To me, the most disturbing aspect about the Roberts Court's integration decision is the enshrining of a "cruel distortion of history," to borrow dissenting Justice Breyers' words.

The "cruel distortion," of course, is the appropriation of the Brown case and the dishonest neo-conservative claim to being the true heirs of the Civil Rights legacy.

As Professor Risa Goluboff put it in a recent Slate article, the Roberts Court transformed "an opinion championing racial equality (Brown) into one that countenances -- even requires -- continuing racial inequality and segregation in the name of the Constitution."

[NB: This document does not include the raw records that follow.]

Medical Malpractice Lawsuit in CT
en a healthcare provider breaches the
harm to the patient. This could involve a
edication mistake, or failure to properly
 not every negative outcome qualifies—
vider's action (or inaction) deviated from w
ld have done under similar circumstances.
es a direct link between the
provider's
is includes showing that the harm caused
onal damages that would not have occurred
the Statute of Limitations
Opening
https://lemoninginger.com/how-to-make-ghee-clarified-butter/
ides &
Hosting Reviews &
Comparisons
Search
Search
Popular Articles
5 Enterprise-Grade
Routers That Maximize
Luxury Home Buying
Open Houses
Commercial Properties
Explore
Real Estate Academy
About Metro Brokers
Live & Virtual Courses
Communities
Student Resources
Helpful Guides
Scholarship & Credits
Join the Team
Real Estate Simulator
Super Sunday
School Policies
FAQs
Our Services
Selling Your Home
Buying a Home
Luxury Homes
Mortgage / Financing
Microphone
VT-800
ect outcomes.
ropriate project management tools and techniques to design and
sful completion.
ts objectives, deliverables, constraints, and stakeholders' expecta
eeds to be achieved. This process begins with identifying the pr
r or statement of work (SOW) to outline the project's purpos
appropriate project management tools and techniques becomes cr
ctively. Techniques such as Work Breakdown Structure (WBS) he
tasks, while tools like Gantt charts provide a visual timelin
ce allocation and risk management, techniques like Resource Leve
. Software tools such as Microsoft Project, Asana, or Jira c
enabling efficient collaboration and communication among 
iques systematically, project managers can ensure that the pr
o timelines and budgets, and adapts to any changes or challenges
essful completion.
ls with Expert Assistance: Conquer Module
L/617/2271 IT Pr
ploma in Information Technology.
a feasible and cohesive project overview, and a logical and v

Ironically, the seeds for this co-optation were sown by Brown legal advocates themselves. Professor Goluboff notes: "the lawyers who directed the Brown litigation ... intentionally set aside the actual inequalities between black and white schools in favor of a blanket prohibition," leaving the door open for Roberts to utter the either naïve or dishonest opinion that "the way to stop discrimination on the basis of race is to stop discriminating on the basis of race."

Unfortunately, the Roberts reading of Brown fails to take into account the broader historical context. Brown was intended to overturn Plessy v. Ferguson, which was based on the legal premise that blacks were an inferior race. Brown was considered to be a starting point on the road to racial equality.

The trajectory was toward integration, as Alexander v. Holmes County Board of Education (1969) -- defining what the Court meant by desegregating "at all deliberate speed" -- and Swann v. Charlotte-Mecklenburg Board of Education (1971) show.

We were heading down Redress Past Wrongs Road. The plan wasn't to stop at formal non-discrimination and adhere to a judicial view that pretends race doesn't exist, or that systemic discrimination doesn't limit Constitutionally-protected life-opportunities.

Some folks say the ruling is a victory for the neo-conservative ideal of a "colorblind society." I can see how laissez-faire libertarians find such illusions comforting but social conservatives?

If the wages of sin are death, like the Bible says -- and even the "saved" die -- then perpetual racial awareness is the price we all pay for the sin of the fathers, founding a nation on the basis of white supremacy and on the backs of black slaves.

Because race-consciousness is inextricably tied to white-skin privilege -- transmitting itself in one form or another in each successive generation -- the ideal of a "color-blind society" is no ideal at all. Colorblindom is a land unreachable traveling on a segregated Bus of Best-Wishes. The boat leaving for Colorblindtopia left a looooong time ago.

And, at this point in history, "color-blindness" is so far from the reality, it's not even desirable to be "colorblind."

How can anyone truly appreciate the courage of a Sojourner Truth or a Martin Luther King without "seeing" race? How can we truly understand the strength of character and the historical significance of a Jackie Robinson without "seeing" race? How can the irony of a Jesse Owens going to Nazi Germany and embarrassing Hitler by winning four gold medals be truly grasped without understanding the history-altering impact of race on real-world conditions and outcomes? Would there be blues or jazz or hip hop in a "color-blind" society?

And, more importantly, how can we "see" societal patterns of racial injustice with "color-blind" analyses?